Opposition politics is virtually dead on the ground. Granted there are thousands of people who oppose Yahya with a vengeance, but the leadership and organization to make it a viable force to reckon with is lacking. The opposition parties are electioneering entities. What we need to counter Jammehism is a movement and nobody is offering Gambians that kind of radical shift. Instead what we have is half ass election year politicians and in the intervening years they are dormant. PDOIS came close to a movement but they are too dogmatic. You’ve got to win first in a society like the Gambia before people start listening to you. Educating them when someone else has a larger microphone to drown you out with will not get you far. And that has been what plague PDOIS from the jump-start.

With hundreds of thousands of unemployed youth daydreaming about making it to Babylon (Europe and US), an explosive situation is brewing in the country. It is a dangerous and flammable issue that needs concrete policies to solve and not the infantile demagoguery of Yahya Jammeh. He kept harping about working on youth issues, but thousands of them, semi educated and distraught roam the streets of urban Gambia with no plausible plans for the future. Our only hope for security is to pray that no sinister elements get through to them, because that would be catastrophic in consequences.

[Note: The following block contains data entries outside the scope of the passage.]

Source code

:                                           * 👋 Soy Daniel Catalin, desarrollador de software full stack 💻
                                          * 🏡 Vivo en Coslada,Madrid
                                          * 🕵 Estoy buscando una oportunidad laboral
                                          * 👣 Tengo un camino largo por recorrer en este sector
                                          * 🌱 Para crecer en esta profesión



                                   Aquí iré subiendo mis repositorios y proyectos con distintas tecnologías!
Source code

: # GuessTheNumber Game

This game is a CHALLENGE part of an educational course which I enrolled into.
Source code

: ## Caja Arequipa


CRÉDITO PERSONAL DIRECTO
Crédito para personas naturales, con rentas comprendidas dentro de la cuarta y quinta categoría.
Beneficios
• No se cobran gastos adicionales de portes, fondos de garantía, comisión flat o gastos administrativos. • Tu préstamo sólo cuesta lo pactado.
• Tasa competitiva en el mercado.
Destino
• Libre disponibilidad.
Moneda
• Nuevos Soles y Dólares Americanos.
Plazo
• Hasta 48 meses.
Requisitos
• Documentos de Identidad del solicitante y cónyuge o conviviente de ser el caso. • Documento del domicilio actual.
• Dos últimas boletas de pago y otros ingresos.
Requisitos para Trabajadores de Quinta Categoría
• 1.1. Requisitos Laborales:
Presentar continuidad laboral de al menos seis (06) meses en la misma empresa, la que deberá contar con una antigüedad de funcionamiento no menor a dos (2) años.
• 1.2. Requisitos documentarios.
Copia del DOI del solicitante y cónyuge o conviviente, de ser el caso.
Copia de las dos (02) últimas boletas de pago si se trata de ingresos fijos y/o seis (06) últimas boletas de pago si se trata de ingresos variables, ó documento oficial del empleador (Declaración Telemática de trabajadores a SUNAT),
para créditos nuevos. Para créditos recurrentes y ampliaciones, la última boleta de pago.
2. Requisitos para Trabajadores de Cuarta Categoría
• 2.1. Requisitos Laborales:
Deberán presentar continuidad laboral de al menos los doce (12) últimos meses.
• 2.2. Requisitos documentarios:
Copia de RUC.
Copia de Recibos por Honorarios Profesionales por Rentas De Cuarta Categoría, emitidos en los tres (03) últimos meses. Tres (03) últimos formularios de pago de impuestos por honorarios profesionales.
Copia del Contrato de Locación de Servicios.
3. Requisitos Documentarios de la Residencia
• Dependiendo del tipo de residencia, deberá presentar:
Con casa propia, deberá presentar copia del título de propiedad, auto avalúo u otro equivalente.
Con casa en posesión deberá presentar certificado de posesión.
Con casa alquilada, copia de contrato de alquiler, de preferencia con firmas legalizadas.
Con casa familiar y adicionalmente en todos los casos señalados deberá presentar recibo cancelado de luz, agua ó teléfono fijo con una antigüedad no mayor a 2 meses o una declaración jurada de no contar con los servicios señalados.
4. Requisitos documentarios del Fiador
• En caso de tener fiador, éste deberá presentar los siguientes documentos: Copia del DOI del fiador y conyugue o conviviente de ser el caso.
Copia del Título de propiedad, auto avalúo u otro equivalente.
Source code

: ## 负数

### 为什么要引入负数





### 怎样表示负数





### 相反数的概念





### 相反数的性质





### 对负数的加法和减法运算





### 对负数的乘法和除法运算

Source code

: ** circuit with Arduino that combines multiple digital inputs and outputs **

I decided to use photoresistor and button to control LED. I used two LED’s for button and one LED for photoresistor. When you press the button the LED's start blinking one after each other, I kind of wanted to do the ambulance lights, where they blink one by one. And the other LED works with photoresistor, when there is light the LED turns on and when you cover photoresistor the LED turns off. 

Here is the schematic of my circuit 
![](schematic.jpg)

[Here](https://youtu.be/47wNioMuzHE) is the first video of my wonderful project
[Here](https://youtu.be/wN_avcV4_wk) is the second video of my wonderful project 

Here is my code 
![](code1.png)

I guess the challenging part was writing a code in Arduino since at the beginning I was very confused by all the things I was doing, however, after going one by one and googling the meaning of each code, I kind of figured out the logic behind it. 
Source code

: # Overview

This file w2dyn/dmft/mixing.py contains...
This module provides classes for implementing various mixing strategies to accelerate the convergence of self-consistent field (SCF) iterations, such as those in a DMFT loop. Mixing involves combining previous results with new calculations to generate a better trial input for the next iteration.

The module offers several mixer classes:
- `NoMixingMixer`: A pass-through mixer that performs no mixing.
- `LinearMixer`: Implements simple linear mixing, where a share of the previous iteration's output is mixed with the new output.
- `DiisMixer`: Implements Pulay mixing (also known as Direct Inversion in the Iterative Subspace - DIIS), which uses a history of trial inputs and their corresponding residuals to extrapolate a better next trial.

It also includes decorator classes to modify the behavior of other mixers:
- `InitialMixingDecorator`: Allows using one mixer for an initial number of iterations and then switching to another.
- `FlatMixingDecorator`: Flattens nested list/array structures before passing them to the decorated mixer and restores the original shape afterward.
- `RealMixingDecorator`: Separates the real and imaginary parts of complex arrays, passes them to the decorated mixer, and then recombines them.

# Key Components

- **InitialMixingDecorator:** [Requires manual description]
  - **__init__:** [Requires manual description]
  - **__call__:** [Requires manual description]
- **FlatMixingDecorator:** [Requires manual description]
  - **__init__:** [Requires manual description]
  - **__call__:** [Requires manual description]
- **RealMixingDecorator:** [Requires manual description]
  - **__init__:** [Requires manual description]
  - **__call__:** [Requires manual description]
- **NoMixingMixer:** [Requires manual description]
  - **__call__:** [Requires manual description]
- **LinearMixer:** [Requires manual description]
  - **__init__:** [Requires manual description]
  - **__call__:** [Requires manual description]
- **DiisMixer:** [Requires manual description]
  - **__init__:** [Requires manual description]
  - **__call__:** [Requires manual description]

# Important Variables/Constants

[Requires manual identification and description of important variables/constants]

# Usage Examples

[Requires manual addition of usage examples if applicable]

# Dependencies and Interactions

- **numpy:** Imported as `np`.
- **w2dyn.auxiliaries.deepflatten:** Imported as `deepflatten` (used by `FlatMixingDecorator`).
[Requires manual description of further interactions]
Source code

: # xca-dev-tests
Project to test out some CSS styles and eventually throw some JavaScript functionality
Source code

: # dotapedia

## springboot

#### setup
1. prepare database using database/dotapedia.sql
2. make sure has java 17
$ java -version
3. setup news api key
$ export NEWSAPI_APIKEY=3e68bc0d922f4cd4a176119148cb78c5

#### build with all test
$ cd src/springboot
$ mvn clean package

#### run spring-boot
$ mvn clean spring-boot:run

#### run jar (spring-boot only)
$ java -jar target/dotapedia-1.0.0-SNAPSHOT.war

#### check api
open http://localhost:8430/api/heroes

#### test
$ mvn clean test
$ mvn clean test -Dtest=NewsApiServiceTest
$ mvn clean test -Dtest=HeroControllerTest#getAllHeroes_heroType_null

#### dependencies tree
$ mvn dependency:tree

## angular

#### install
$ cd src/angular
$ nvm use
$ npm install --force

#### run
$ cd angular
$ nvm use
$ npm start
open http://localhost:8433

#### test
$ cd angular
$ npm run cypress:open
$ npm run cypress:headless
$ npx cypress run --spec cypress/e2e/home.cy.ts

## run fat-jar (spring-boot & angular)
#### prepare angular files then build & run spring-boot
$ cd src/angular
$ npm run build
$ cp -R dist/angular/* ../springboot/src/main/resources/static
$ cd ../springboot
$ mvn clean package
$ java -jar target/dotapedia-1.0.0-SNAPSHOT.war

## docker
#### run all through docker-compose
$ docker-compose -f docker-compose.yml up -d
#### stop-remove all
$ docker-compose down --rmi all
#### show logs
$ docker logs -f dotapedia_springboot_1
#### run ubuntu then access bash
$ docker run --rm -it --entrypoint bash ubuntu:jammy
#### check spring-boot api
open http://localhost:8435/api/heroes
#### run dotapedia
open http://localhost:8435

A new bourgeois class is burgeoning in the country. The old money learned to cope and lay low. They (old class) still possess most of the valuable pieces of property in the Gambia. They are mostly anti establishment, but the terror that comes with publicly opposing the king of Kanilai is too much of a bargain for most.

There is a construction boom going on. Almost all of the money behind comes in the form of remittances from those living abroad. No wonder every Gambian wants to send their kids abroad. Living and working in the Gambia (unless you are part of the bourgeois gang) will enable you to hardly feed your family not to think of building a house.

My Gambia trip is a mix bag of emotions. On one hand I was happy to see my family and friends again and enjoy that warm Gambian hospitality. But at the same time feel sad at the deplorable economic environment that most of my countrymen live in.